**What you will do**
Write out exactly the lines from the one holding "ring dip: (287, 406)" to the last line of the entries, both ends included and nothing else, without the pictures.

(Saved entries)

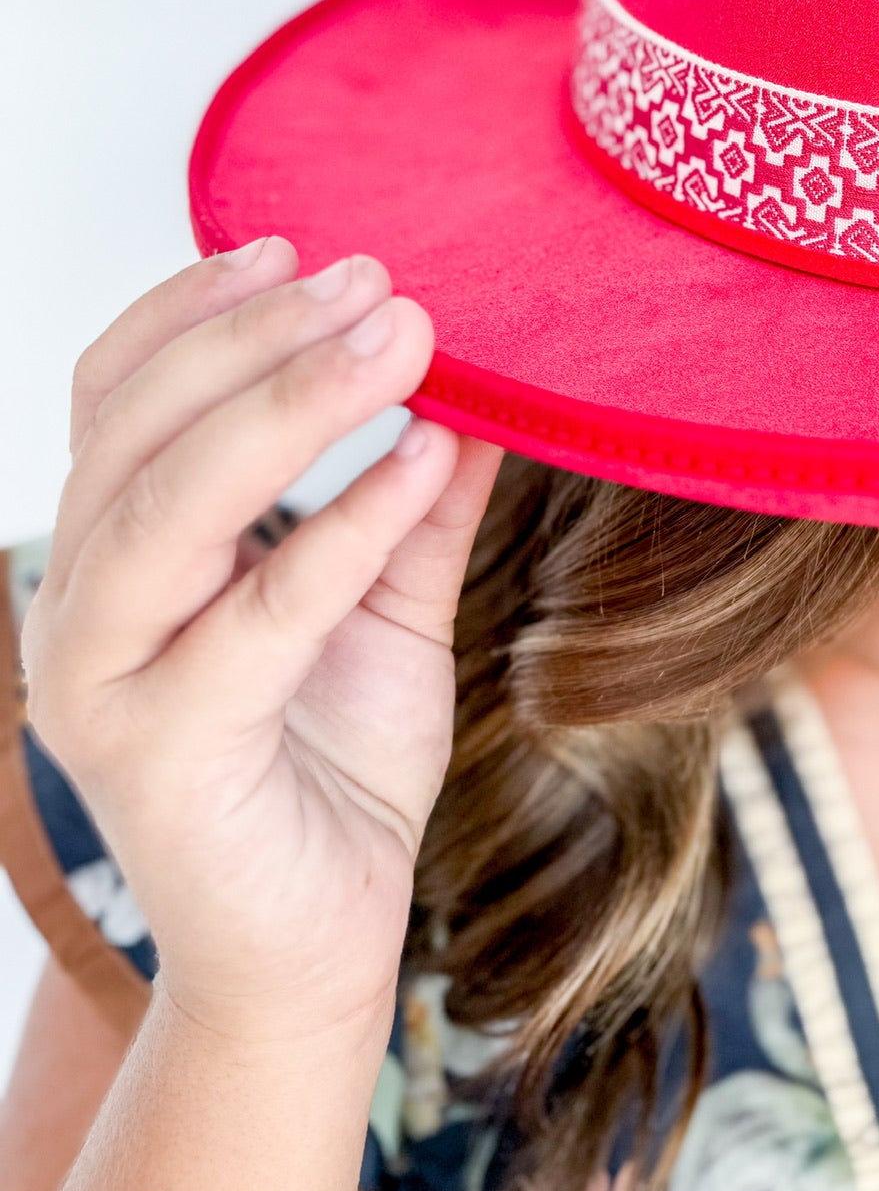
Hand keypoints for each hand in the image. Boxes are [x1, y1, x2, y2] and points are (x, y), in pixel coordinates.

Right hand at [22, 238, 500, 1047]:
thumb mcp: (385, 607)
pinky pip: (256, 617)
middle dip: (258, 338)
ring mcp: (106, 685)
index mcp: (116, 558)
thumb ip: (416, 503)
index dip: (195, 311)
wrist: (318, 945)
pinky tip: (422, 459)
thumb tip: (482, 390)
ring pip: (167, 506)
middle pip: (137, 432)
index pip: (116, 398)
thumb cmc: (334, 768)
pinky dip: (342, 527)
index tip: (295, 244)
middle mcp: (83, 610)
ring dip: (287, 406)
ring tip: (399, 340)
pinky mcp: (163, 756)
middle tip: (378, 281)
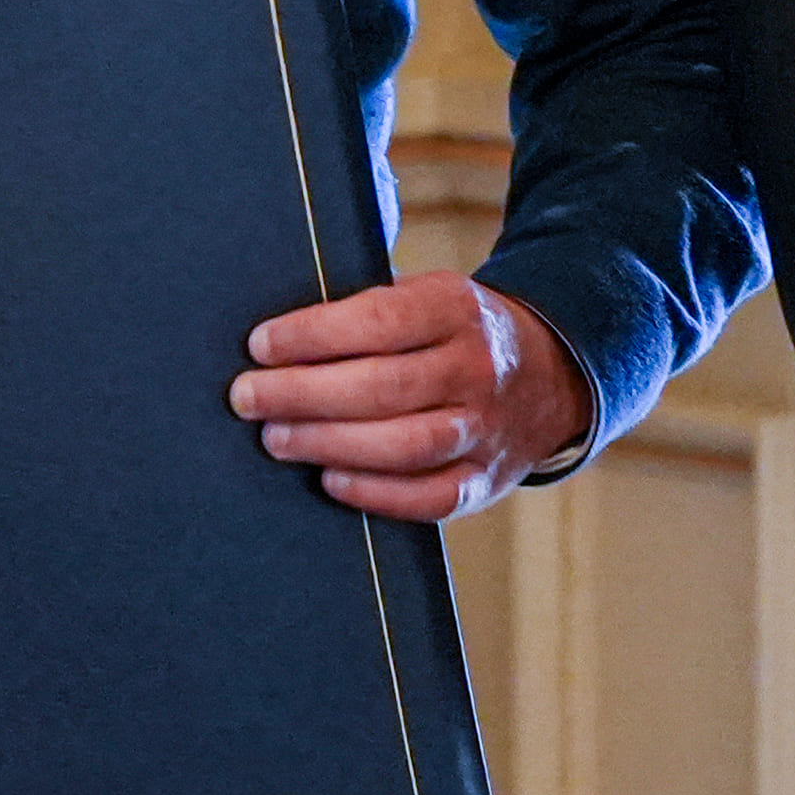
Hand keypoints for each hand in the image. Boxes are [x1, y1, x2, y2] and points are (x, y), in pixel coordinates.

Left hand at [233, 271, 589, 524]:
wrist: (546, 378)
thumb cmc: (453, 335)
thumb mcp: (429, 297)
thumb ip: (372, 312)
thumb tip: (281, 341)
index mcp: (458, 307)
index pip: (379, 319)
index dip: (313, 334)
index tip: (259, 345)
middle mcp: (478, 368)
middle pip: (384, 386)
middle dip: (303, 393)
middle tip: (248, 398)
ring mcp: (486, 429)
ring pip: (405, 444)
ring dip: (329, 443)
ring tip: (276, 439)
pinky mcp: (485, 481)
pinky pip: (428, 497)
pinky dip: (374, 492)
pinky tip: (329, 480)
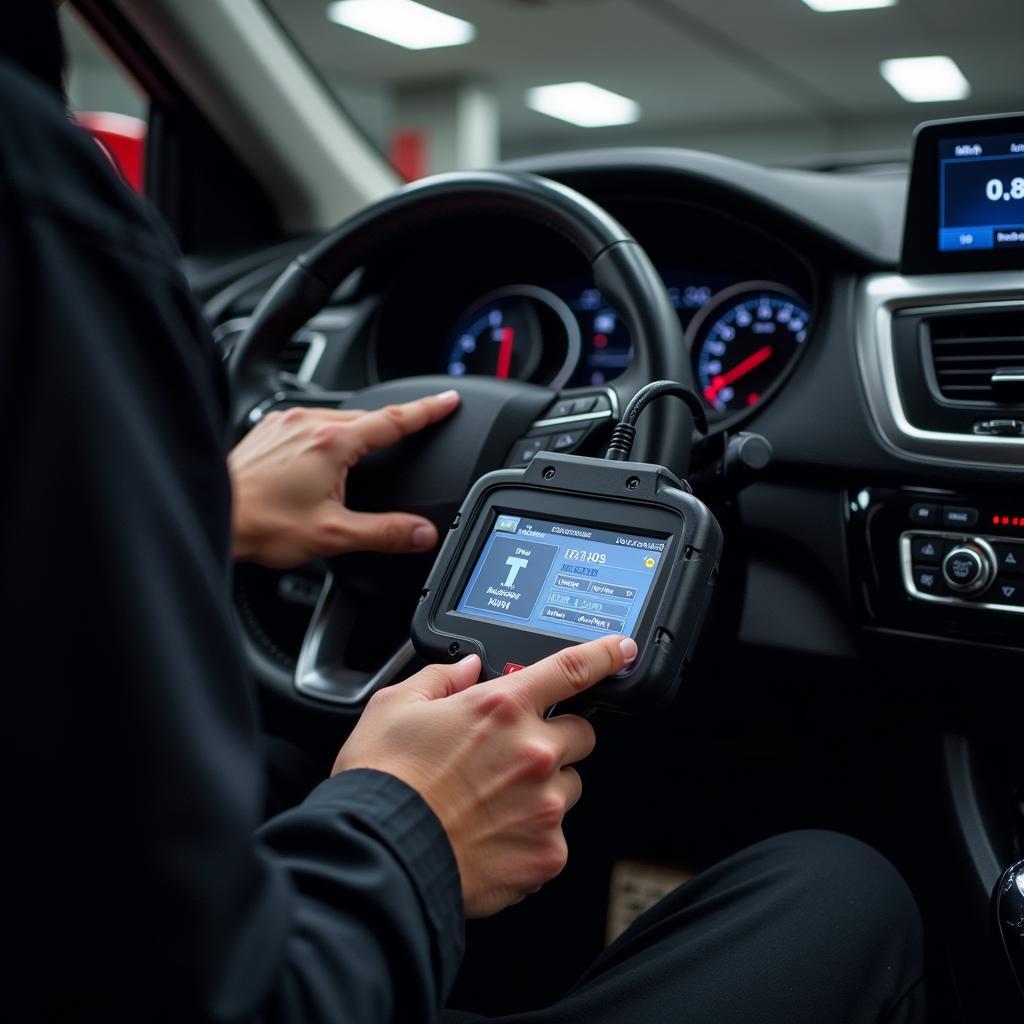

**Solution to this problem**
ring dip: (287, 406)
ring tip: (399, 340)
pinky mcp: (163, 756)
middle tip: (378, 281)
Hand keypoints for each hand in the image. Boxes are [x1, y1, x2, y2] and points are (x, y), in pixel coordinates.

Left hand at [233, 271, 589, 524]:
wrist: (546, 378)
thumb cmc: (453, 335)
thumb mcp: (429, 297)
thumb ip: (372, 312)
thumb tip: (281, 341)
index mcp: (458, 307)
index pip: (379, 319)
index dip: (313, 334)
index tip: (259, 345)
middle mcp: (478, 368)
middle pip: (384, 386)
middle dip: (303, 393)
middle tip: (248, 398)
ring mcp: (486, 429)
ring pip: (405, 444)
ring dip: (329, 443)
ring tip: (276, 439)
pinky mcp: (485, 481)
pinky pip: (428, 497)
pinky dip: (374, 492)
pinky tip: (329, 480)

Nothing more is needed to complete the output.